Ivory Coast, who are claimants to the TEN fields operated by British company, Tullow Oil in Ghana, told a panel of judges at the International Tribunal in Hamburg that Ghana risked losing the disputed oil fields when she decided to explore the field.
But Ghana's Attorney General Marietta Brew Appiah-Oppong who is leading a crack team of international lawyers said the claim by Ivory Coast is unsustainable.
According to Ghana’s legal team, Ghana did not consider it risky when she was granting oil exploration permits in the TEN oil fields because ownership of the oil fields was not in dispute.
The oil field with its estimated 1.2billion barrels of deposits was within Ghana’s territorial boundary.
“Cote d’Ivoire had full knowledge and never objected”, an external lawyer argued on day two of court proceedings which was triggered after Ivory Coast proceeded to the Tribunal.
The team argued that the Ivorian authorities exercised no sense of “urgency” because they did not raise any issue about Ghana’s oil find in 2007.
Attorney-General and Minister of Justice Marietta Brew Oppong-Appiah argued Ivory Coast was only now “trying to move a long and established boundary” that had been agreed between the two neighbouring countries over 40 years ago.
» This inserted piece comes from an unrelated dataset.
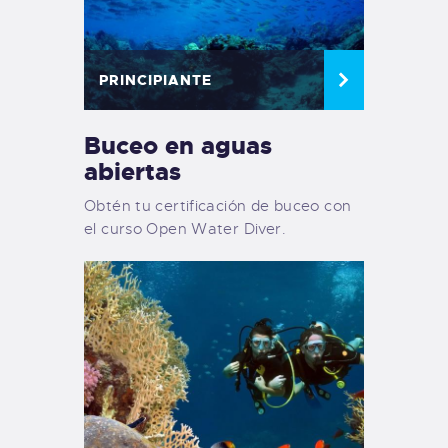
PRINCIPIANTE
Buceo en aguas
abiertas
Obtén tu certificación de buceo con
el curso Open Water Diver.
Marietta Brew Oppong Appiah "not good enough" for Ivory Coast to go to court claiming plausible rights over the oil fields "without mentioning the history" behind the boundary which Ghana claims their neighbour won't to move.
She says Ivory Coast cannot insist on the rightfulness of their claim "and at the same time say let’s not talk about the historical position or Ghana’s rights….there is usually a reason why a party does not want to discuss the merits [of history]"
She suggested that Ghana's neighbour is avoiding this history because it benefits Ghana's case.
The lawyer also argued that although Ghana has presented witness testimony and written submissions, their opposing legal team has not challenged Ghana’s witness or given Ghana any written testimony.
She concluded by telling the court that the case is “the most straightforward” trial in the tribunal because Ivory Coast has not been able to present “credible material to support [their] position.